The sketch that nobody expected! Though told in several parts, the crimson-robe-wearing villains with complete devotion to the Pope has now filtered into our conversations more times than saying “Ni.” The most difficult part of the Spanish Inquisition sketches is to decide which one is funnier. Is it the one where they interrupt a conversation with slight confusion over their manifesto? Or is the attack of the comfy chair? Either way, it’s one of the funniest gangs to infiltrate our televisions.
As an artist, most people have had the backlash from parents and those around them for not taking a job doing hard labour. While the latter profession is admirable, as is the former, so the Monty Python sketch Working Class Playwright flips the perception of arty careers on its head and it’s bleeding hilarious. As a son returns to London from working in the mines in Yorkshire, his disappointed writing father is dismayed at his son's career choice. There are no other words. You’ll be cackling as soon as you hear "Tungsten Carbide Drills.”

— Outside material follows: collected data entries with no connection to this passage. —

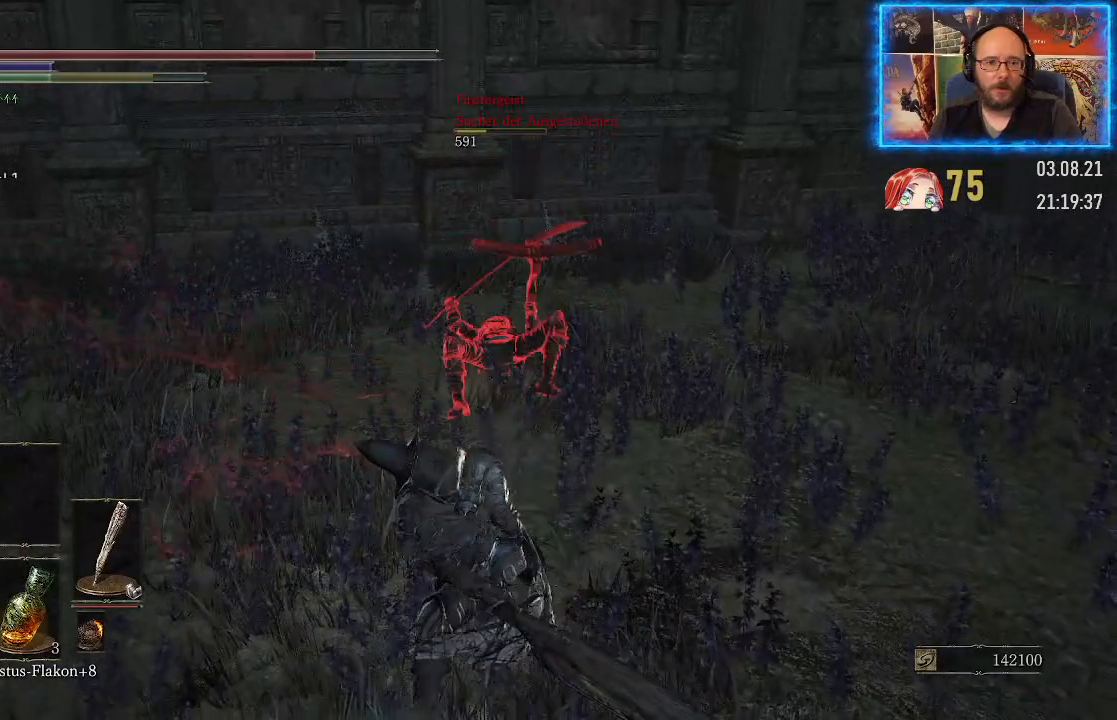
{"buttons": [], "left_stick": "up", "right_stick": "center", "events": []}
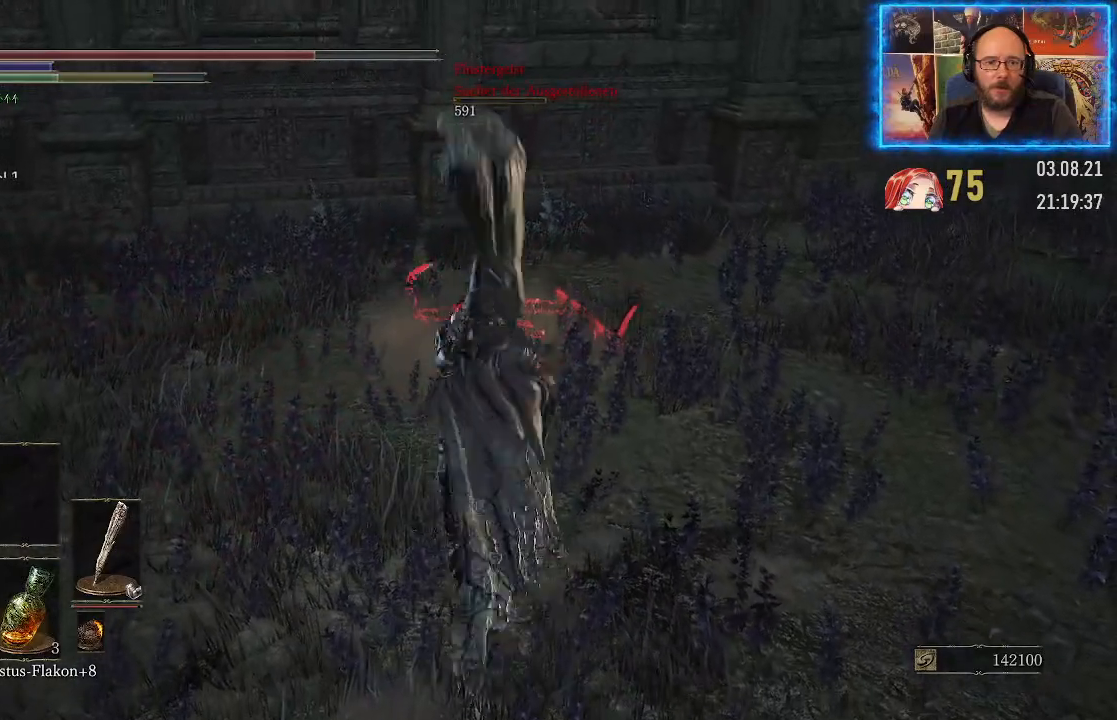
{"buttons": [], "left_stick": "center", "right_stick": "center", "events": [[300, "left_stick", "center"]]}
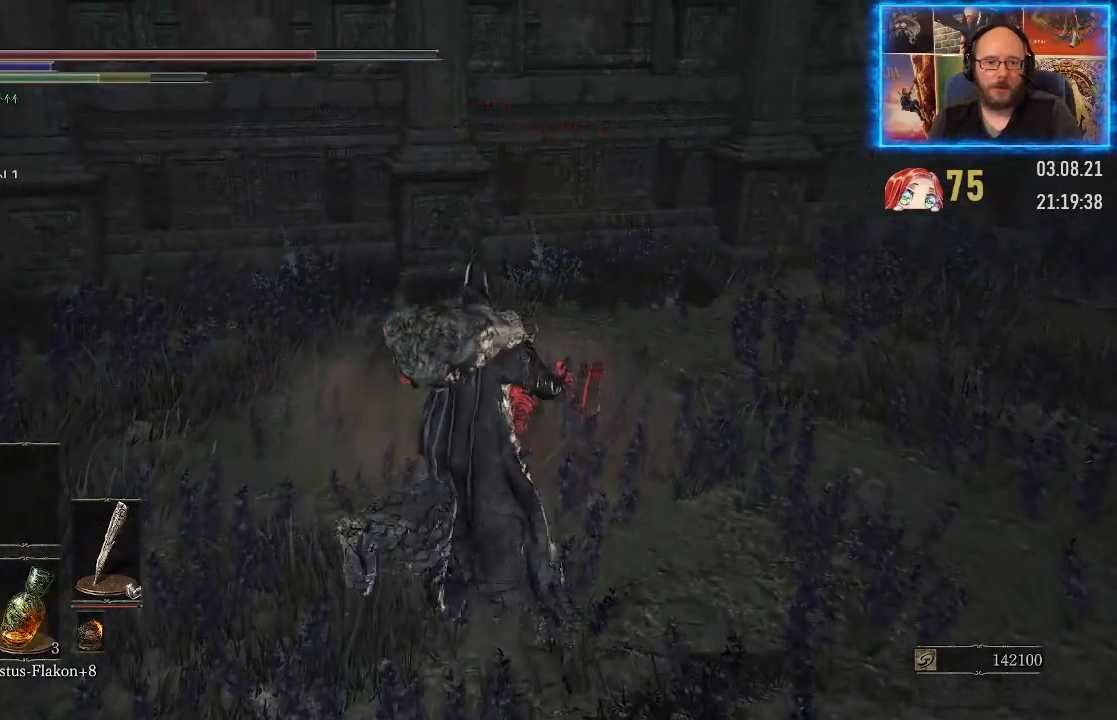
{"buttons": [], "left_stick": "center", "right_stick": "center", "events": []}
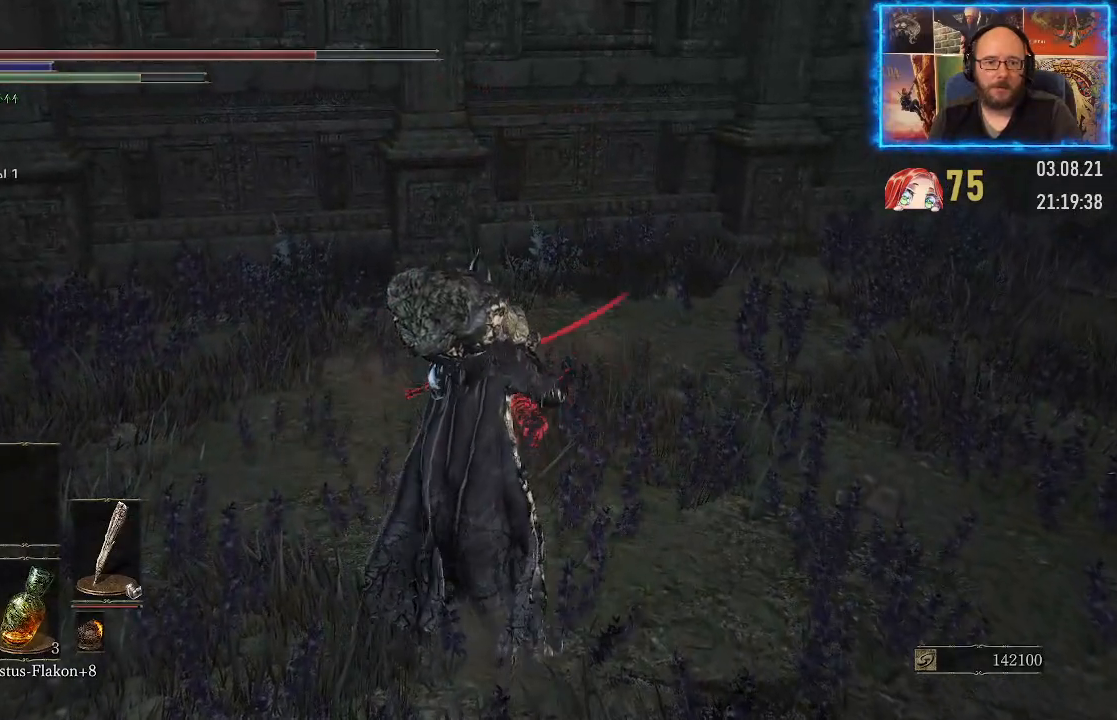
{"buttons": [], "left_stick": "center", "right_stick": "center", "events": []}
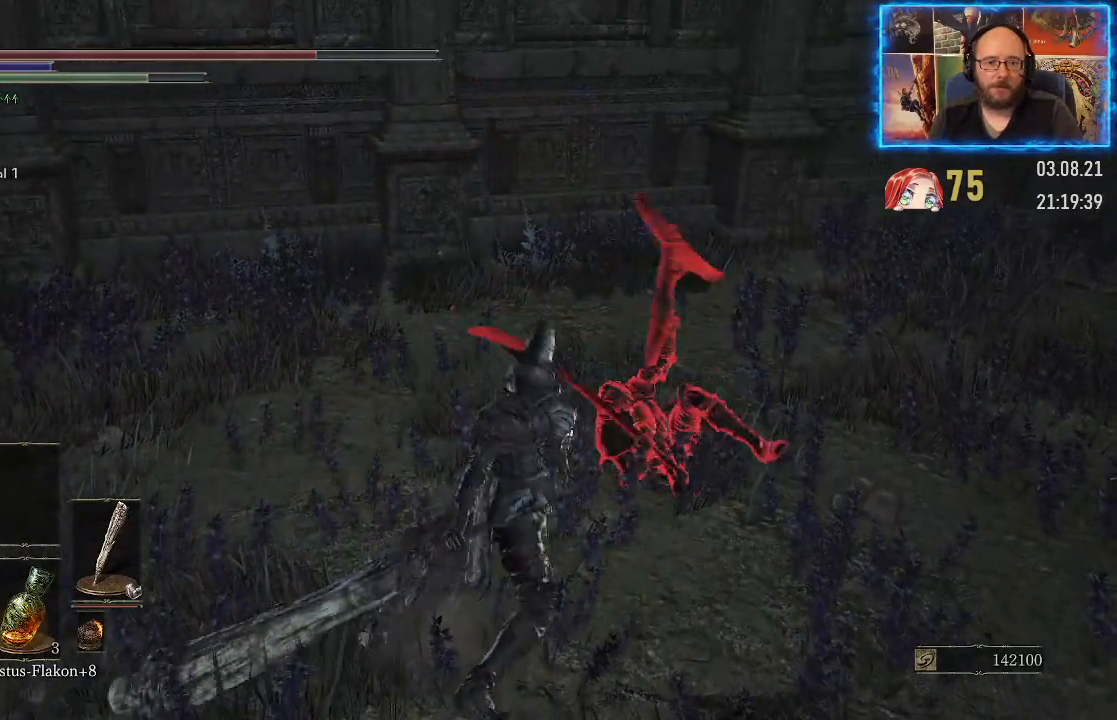
{"buttons": [], "left_stick": "right", "right_stick": "right", "events": [[83, "left_stick", "right"], [250, "right_stick", "right"]]}
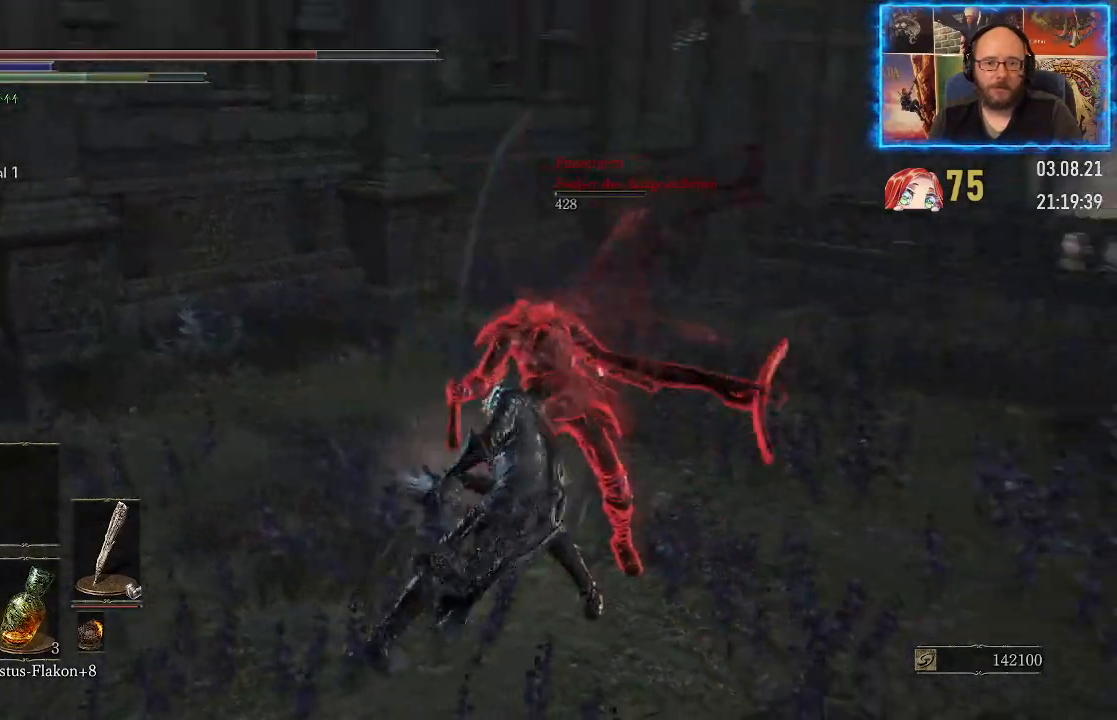
{"buttons": [], "left_stick": "center", "right_stick": "right", "events": [[17, "left_stick", "up-right"], [67, "right_stick", "center"], [117, "left_stick", "up"], [300, "left_stick", "center"], [350, "right_stick", "right"]]}
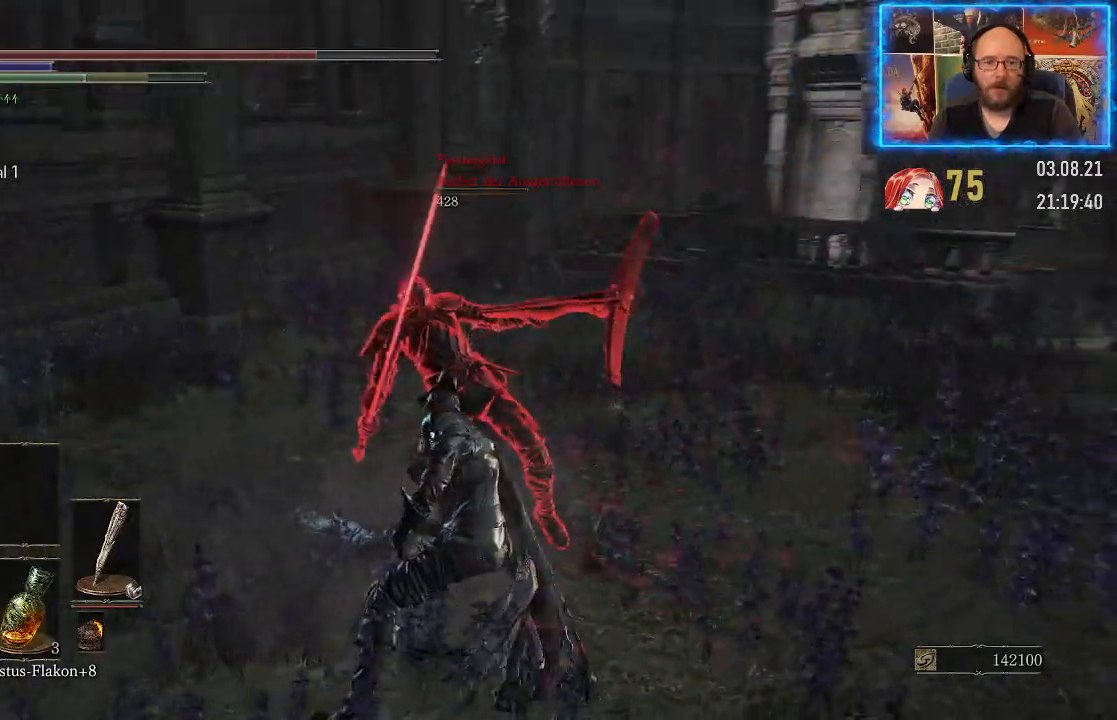
{"buttons": [], "left_stick": "center", "right_stick": "center", "events": [[283, "right_stick", "center"]]}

The cheese shop had one job, one job and it failed at it; it doesn’t have any cheese. It’s made more memorable because the pairing of Michael Palin and John Cleese has chemistry as they balance stoicism and silliness. The sketch’s premise itself is actually quite simple, but it’s carried off by the extravagant reasons for certain cheeses disappearing. It also makes an incredible game, Why? You have to come up with the best excuses as to why there is no cheese in the shop.
Some people really hold a grudge against the upper class, especially with shows such as Made In Chelsea perforating our media lives with their rich relationship woes. However, in this fantastic sketch, Monty Python take all we don’t like about the upper class and make them idiots. And by idiots, I don’t mean not being able to spell, they are so stupid, one of them managed to run themselves over. In a race to be Upper Class Twit of a year, people get into more scrapes than needs be.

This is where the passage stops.